Julian Schaap is an assistant professor of sociology at the Department of Arts and Culture Studies. His research focuses on culture, inequality, wellbeing and popular music. When he was doing his PhD, he conducted research on white males in the world of rock music. His PhD thesis was awarded the 2020 Praemium Erasmianum Dissertation Prize as well as the 2020 Erasmus University Research Award.
While doing his degree, he became a reader. “A female friend gave me Herman Brusselmans’ Muggepuut. ‘You’ll enjoy this’, she said. And she was right. I absolutely loved it.” He has been a keen reader ever since, reading everything from Nietzsche to Sofie Lakmaker’s recently published De geschiedenis van mijn seksualiteit. The book that is currently high on his top 10 – ‘which changes all the time’ – is The Misfortunates by Dimitri Verhulst (in Dutch: De helaasheid der dingen). “The absurdism of Verhulst and Brusselmans plays with society’s rules and morals in a provocative way. A well-groomed man wearing a three-piece suit can enter a room with his head held high in one line, and in the next line, that man will be on a toilet bowl, taking a dump. It’s basically the great equaliser.”
However, just because Schaap likes to take an absurdist approach to life doesn’t mean that he doesn’t give meaning to the world. “We’re given two options. Either you think life is meaningless and you leave it at that, or you make sure you give your life some meaning yourself. I choose the latter option. If life has no meaning, we must simply give it meaning, as Gummbah said.”

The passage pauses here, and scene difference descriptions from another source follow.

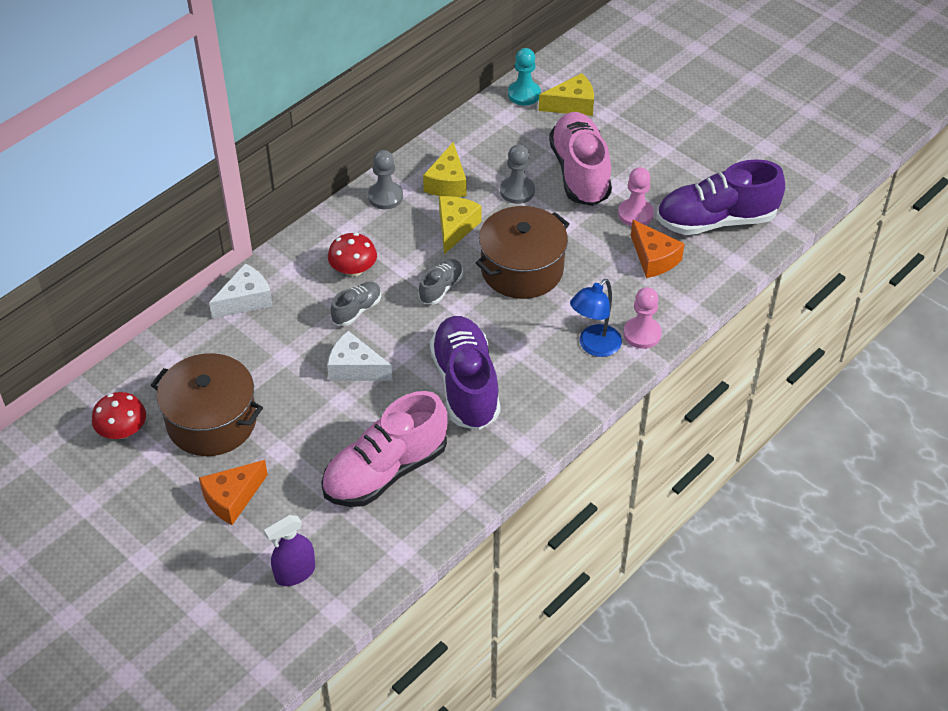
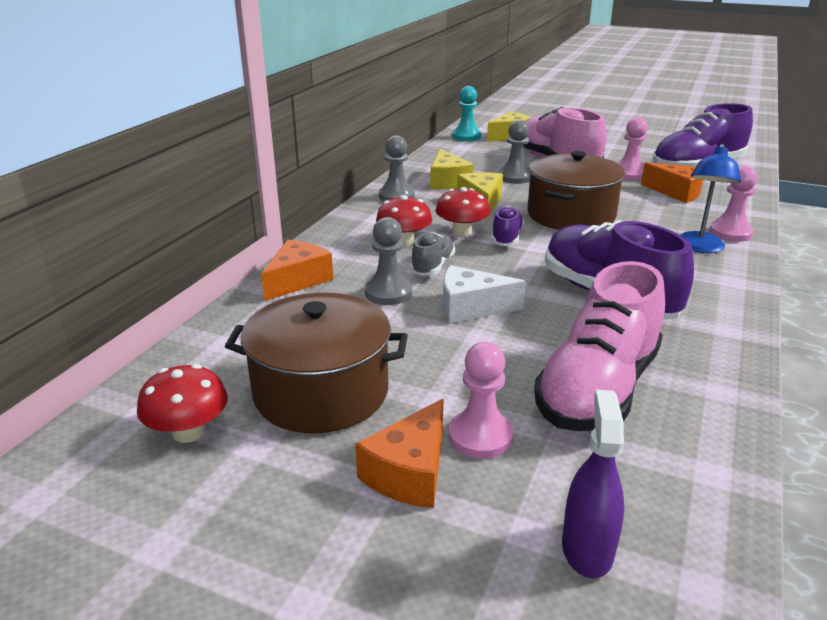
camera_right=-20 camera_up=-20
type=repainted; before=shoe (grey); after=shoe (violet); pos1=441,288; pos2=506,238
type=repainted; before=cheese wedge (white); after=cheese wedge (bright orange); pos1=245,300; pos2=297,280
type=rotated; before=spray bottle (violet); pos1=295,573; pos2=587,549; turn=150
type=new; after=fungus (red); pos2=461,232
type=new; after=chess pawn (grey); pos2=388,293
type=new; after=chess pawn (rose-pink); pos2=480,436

Number of books read per year: 40
Favourite genre: fiction
Reason to read: “People who read lead double lives”, which is the motto of a bookshop in Dordrecht.
Most recently read: the free book given with each book purchased during National Book Week: Wat wij zagen by Hanna Bervoets
The apple never falls far from the tree
In The Misfortunates, Verhulst returns to Reetveerdegem, the village where he grew up. It’s an environment without any prospects, marked by poverty and a great deal of booze. Verhulst left the village and ended up living a different type of life himself, but even so, there are still similarities between him and his family. “I think it’s fascinating that, even though you can outgrow the village in which you grew up, your childhood will always continue to affect the way you look at things.”
This is sociological subject matter. After his Bachelor’s degree in history, Schaap switched to sociology. One of the focuses of his doctoral research project was the influence that your background and nurture (i.e. class, gender and race/ethnicity) have on your musical preferences. His own musical preferences do not align with that of his parents. He loves rock and heavy metal, whereas his father is a jazz musician. But as far as their professions are concerned, there are similarities. “I followed in my parents’ footsteps by going into teaching.”
Like father, like son
Another theme in the book is fatherhood, or rather the lack thereof. The protagonist has an egocentric father. Schaap himself is not exactly a perfect father to his son, either. “Painful,” says Schaap, who recently became a dad for the second time. “When I re-read the book after becoming a father, I had a hard time imagining how a dad could be so indifferent to his son. I think it’s weird not to feel that sense of responsibility, or not enough anyway. It’s actually rather crucial to humanity, because no other offspring in the entire animal kingdom are as dependent on their parents as human babies.”